*Records shown:*
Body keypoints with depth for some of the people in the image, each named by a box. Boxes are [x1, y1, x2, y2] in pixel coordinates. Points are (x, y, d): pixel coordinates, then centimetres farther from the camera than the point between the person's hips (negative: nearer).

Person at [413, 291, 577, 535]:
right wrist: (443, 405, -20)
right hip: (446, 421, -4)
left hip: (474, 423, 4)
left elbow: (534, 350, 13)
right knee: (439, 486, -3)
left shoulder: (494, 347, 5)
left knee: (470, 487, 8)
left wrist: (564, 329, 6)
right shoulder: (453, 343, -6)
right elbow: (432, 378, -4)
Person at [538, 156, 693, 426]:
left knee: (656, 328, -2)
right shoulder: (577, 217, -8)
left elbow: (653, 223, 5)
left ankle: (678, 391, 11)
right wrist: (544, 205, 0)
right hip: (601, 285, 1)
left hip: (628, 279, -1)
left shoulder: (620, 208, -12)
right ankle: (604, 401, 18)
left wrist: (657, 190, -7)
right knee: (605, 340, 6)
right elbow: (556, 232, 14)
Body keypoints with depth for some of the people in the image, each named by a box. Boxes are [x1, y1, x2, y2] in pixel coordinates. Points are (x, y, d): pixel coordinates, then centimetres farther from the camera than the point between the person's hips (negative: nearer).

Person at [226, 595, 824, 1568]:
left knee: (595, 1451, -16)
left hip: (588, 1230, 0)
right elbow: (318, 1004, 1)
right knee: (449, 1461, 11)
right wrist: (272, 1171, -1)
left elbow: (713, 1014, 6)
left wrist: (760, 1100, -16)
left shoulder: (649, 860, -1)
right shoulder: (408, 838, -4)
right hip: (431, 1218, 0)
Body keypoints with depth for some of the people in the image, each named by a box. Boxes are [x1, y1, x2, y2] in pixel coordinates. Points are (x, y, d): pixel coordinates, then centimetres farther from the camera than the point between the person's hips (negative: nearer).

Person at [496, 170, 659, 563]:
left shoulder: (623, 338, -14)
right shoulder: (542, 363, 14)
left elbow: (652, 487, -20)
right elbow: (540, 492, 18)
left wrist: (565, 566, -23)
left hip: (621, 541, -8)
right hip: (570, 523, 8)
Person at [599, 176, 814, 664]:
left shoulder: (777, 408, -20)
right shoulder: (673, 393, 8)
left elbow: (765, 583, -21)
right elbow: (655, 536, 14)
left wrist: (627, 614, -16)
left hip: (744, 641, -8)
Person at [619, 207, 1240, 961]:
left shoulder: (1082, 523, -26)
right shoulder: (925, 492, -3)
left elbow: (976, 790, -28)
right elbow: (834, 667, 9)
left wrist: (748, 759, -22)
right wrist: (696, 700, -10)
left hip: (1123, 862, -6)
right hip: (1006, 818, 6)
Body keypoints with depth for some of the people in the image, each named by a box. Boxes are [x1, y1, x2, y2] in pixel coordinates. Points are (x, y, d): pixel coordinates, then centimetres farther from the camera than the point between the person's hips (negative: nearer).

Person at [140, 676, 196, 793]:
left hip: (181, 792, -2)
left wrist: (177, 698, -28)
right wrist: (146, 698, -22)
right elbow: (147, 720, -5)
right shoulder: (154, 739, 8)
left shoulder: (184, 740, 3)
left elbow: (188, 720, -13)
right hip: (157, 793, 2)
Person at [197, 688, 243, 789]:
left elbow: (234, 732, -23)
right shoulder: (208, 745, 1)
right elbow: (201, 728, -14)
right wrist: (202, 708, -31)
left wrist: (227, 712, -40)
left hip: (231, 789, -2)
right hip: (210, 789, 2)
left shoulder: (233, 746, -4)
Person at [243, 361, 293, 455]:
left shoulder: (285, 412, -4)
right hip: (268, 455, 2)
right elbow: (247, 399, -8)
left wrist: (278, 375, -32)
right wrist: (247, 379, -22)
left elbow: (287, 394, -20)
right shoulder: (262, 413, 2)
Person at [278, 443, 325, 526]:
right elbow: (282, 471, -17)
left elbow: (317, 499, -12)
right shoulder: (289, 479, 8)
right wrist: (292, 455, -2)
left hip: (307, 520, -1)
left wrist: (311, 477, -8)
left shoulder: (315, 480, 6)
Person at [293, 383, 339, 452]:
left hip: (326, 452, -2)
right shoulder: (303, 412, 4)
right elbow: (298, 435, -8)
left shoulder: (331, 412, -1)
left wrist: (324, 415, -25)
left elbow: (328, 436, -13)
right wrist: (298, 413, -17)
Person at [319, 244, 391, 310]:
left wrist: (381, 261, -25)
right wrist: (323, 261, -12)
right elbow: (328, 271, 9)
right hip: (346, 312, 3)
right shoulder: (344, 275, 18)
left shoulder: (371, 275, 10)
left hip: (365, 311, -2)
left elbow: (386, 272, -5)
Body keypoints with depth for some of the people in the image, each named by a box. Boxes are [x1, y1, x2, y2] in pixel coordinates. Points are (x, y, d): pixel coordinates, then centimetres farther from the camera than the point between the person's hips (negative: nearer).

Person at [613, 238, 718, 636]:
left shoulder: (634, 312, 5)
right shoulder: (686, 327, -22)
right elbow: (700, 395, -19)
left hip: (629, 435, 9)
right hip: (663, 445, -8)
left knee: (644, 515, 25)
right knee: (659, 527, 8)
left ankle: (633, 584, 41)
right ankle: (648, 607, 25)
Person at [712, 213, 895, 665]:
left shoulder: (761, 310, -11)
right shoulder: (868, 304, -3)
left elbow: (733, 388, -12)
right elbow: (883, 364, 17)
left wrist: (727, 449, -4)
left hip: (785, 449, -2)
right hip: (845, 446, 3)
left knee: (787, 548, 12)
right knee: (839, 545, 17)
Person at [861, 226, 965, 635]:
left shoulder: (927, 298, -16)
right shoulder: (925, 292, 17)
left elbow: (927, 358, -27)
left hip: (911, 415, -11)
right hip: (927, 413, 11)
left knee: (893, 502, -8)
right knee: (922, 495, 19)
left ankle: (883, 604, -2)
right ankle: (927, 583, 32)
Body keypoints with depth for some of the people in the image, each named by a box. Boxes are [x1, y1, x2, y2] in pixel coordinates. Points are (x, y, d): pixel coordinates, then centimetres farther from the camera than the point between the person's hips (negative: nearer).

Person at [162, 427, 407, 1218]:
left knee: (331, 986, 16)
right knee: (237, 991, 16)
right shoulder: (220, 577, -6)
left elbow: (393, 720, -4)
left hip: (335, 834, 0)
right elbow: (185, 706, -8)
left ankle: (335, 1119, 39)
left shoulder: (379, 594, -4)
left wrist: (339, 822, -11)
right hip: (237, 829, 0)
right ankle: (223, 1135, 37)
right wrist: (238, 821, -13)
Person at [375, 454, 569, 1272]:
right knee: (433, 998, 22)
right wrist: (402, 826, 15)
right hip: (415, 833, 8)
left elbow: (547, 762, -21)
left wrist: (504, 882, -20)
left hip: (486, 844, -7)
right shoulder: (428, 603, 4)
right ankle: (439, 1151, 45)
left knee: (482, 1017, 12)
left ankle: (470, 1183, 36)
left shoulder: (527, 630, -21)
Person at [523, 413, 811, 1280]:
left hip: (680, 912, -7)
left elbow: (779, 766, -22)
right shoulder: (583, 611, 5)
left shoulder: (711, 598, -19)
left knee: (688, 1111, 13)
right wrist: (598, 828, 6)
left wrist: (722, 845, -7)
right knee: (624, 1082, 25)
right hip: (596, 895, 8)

*Work task:*
Recast every line of the items above as a numbered list, omitting the blank lines.

*Result of this task:*
1. Body keypoints with depth for some of the people in the image, each named by a box. Boxes are [x1, y1, x2, y2] in pixel coordinates. Points are (x, y, d): pixel coordinates, then centimetres farther from the camera than the point between the person's hips (negative: nearer).
2. Person at [413, 291, 577, 535]:
3. right wrist: (443, 405, -20)
4. right hip: (446, 421, -4)
5. left hip: (474, 423, 4)
6. left elbow: (534, 350, 13)
7. right knee: (439, 486, -3)
8. left shoulder: (494, 347, 5)
9. left knee: (470, 487, 8)
10. left wrist: (564, 329, 6)
11. right shoulder: (453, 343, -6)
12. right elbow: (432, 378, -4)
13. Person at [538, 156, 693, 426]:
14. left knee: (656, 328, -2)
15. right shoulder: (577, 217, -8)
16. left elbow: (653, 223, 5)
17. left ankle: (678, 391, 11)
18. right wrist: (544, 205, 0)
19. right hip: (601, 285, 1)
20. left hip: (628, 279, -1)
21. left shoulder: (620, 208, -12)
22. right ankle: (604, 401, 18)
23. left wrist: (657, 190, -7)
24. right knee: (605, 340, 6)
25. right elbow: (556, 232, 14)
26. Body keypoints with depth for some of the people in the image, each named by a box. Boxes are [x1, y1, x2, y2] in pixel coordinates. Points are (x, y, d): pixel coordinates, then centimetres farther from the camera than the point between the person's hips (negative: nearer).
27. Person at [226, 595, 824, 1568]:
28. left knee: (595, 1451, -16)
29. left hip: (588, 1230, 0)
30. right elbow: (318, 1004, 1)
31. right knee: (449, 1461, 11)
32. right wrist: (272, 1171, -1)
33. left elbow: (713, 1014, 6)
34. left wrist: (760, 1100, -16)
35. left shoulder: (649, 860, -1)
36. right shoulder: (408, 838, -4)
37. right hip: (431, 1218, 0)
38. Body keypoints with depth for some of the people in the image, each named by a box. Boxes are [x1, y1, x2, y2] in pixel coordinates. Points are (x, y, d): pixel coordinates, then centimetres farther from the camera than the point between the person's hips (negative: nearer).
39. Person at [496, 170, 659, 563]:
40. left shoulder: (623, 338, -14)
41. right shoulder: (542, 363, 14)
42. left elbow: (652, 487, -20)
43. right elbow: (540, 492, 18)
44. left wrist: (565, 566, -23)
45. left hip: (621, 541, -8)
46. right hip: (570, 523, 8)
47. Person at [599, 176, 814, 664]:
48. left shoulder: (777, 408, -20)
49. right shoulder: (673, 393, 8)
50. left elbow: (765, 583, -21)
51. right elbow: (655, 536, 14)
52. left wrist: (627, 614, -16)
53. left hip: (744, 641, -8)
54. Person at [619, 207, 1240, 961]:
55. left shoulder: (1082, 523, -26)
56. right shoulder: (925, 492, -3)
57. left elbow: (976, 790, -28)
58. right elbow: (834, 667, 9)
59. left wrist: (748, 759, -22)
60. right wrist: (696, 700, -10)
61. left hip: (1123, 862, -6)
62. right hip: (1006, 818, 6)
63. Body keypoints with depth for some of the people in the image, each named by a box. Boxes are [x1, y1, x2, y2] in pixel coordinates. Points are (x, y, d): pixel coordinates, then centimetres farther from the camera than the point between the person's hips (negative: nearer).
64. Person at [140, 676, 196, 793]:
65. left hip: (181, 792, -2)
66. left wrist: (177, 698, -28)
67. right wrist: (146, 698, -22)
68. right elbow: (147, 720, -5)
69. right shoulder: (154, 739, 8)
70. left shoulder: (184, 740, 3)
71. left elbow: (188, 720, -13)
72. right hip: (157, 793, 2)
73. Person at [197, 688, 243, 789]:
74. left elbow: (234, 732, -23)
75. right shoulder: (208, 745, 1)
76. right elbow: (201, 728, -14)
77. right wrist: (202, 708, -31)
78. left wrist: (227, 712, -40)
79. left hip: (231, 789, -2)
80. right hip: (210, 789, 2)
81. left shoulder: (233, 746, -4)
82. Person at [243, 361, 293, 455]:
83. left shoulder: (285, 412, -4)
84. right hip: (268, 455, 2)
85. right elbow: (247, 399, -8)
86. left wrist: (278, 375, -32)
87. right wrist: (247, 379, -22)
88. left elbow: (287, 394, -20)
89. right shoulder: (262, 413, 2)
90. Person at [278, 443, 325, 526]:
91. right elbow: (282, 471, -17)
92. left elbow: (317, 499, -12)
93. right shoulder: (289, 479, 8)
94. right wrist: (292, 455, -2)
95. left hip: (307, 520, -1)
96. left wrist: (311, 477, -8)
97. left shoulder: (315, 480, 6)
98. Person at [293, 383, 339, 452]:
99. left hip: (326, 452, -2)
100. right shoulder: (303, 412, 4)
101. right elbow: (298, 435, -8)
102. left shoulder: (331, 412, -1)
103. left wrist: (324, 415, -25)
104. left elbow: (328, 436, -13)
105. right wrist: (298, 413, -17)
106. Person at [319, 244, 391, 310]:
107. left wrist: (381, 261, -25)
108. right wrist: (323, 261, -12)
109. right elbow: (328, 271, 9)
110. right hip: (346, 312, 3)
111. right shoulder: (344, 275, 18)
112. left shoulder: (371, 275, 10)
113. left hip: (365, 311, -2)
114. left elbow: (386, 272, -5)
115. Body keypoints with depth for some of the people in the image, each named by a box. Boxes are [x1, y1, x2, y2] in pixel coordinates. Points are (x, y, d): pixel coordinates, then centimetres farther from the camera than the point between the person's hips (negative: nearer).
116. Person at [613, 238, 718, 636]:
117. left shoulder: (634, 312, 5)
118. right shoulder: (686, 327, -22)
119. right elbow: (700, 395, -19)
120. left hip: (629, 435, 9)
121. right hip: (663, 445, -8)
122. left knee: (644, 515, 25)
123. right knee: (659, 527, 8)
124. left ankle: (633, 584, 41)
125. right ankle: (648, 607, 25)
126. Person at [712, 213, 895, 665]:
127. left shoulder: (761, 310, -11)
128. right shoulder: (868, 304, -3)
129. left elbow: (733, 388, -12)
130. right elbow: (883, 364, 17)
131. left wrist: (727, 449, -4)
132. left hip: (785, 449, -2)
133. right hip: (845, 446, 3)
134. left knee: (787, 548, 12)
135. right knee: (839, 545, 17)
136. Person at [861, 226, 965, 635]:
137. left shoulder: (927, 298, -16)
138. right shoulder: (925, 292, 17)
139. left elbow: (927, 358, -27)
140. left hip: (911, 415, -11)
141. right hip: (927, 413, 11)
142. left knee: (893, 502, -8)
143. right knee: (922, 495, 19)
144. left ankle: (883, 604, -2)
145. right ankle: (927, 583, 32)
146. Body keypoints with depth for some of the people in the image, each named by a box. Boxes are [x1, y1, x2, y2] in pixel coordinates. Points are (x, y, d): pixel coordinates, then centimetres farther from the camera than the point between the person's hips (negative: nearer).
147. Person at [162, 427, 407, 1218]:
148. left knee: (331, 986, 16)
149. right knee: (237, 991, 16)
150. right shoulder: (220, 577, -6)
151. left elbow: (393, 720, -4)
152. left hip: (335, 834, 0)
153. right elbow: (185, 706, -8)
154. left ankle: (335, 1119, 39)
155. left shoulder: (379, 594, -4)
156. left wrist: (339, 822, -11)
157. right hip: (237, 829, 0)
158. right ankle: (223, 1135, 37)
159. right wrist: (238, 821, -13)
160. Person at [375, 454, 569, 1272]:
161. right knee: (433, 998, 22)
162. right wrist: (402, 826, 15)
163. right hip: (415, 833, 8)
164. left elbow: (547, 762, -21)
165. left wrist: (504, 882, -20)
166. left hip: (486, 844, -7)
167. right shoulder: (428, 603, 4)
168. right ankle: (439, 1151, 45)
169. left knee: (482, 1017, 12)
170. left ankle: (470, 1183, 36)
171. left shoulder: (527, 630, -21)
172. Person at [523, 413, 811, 1280]:
173. left hip: (680, 912, -7)
174. left elbow: (779, 766, -22)
175. right shoulder: (583, 611, 5)
176. left shoulder: (711, 598, -19)
177. left knee: (688, 1111, 13)
178. right wrist: (598, 828, 6)
179. left wrist: (722, 845, -7)
180. right knee: (624, 1082, 25)
181. right hip: (596, 895, 8)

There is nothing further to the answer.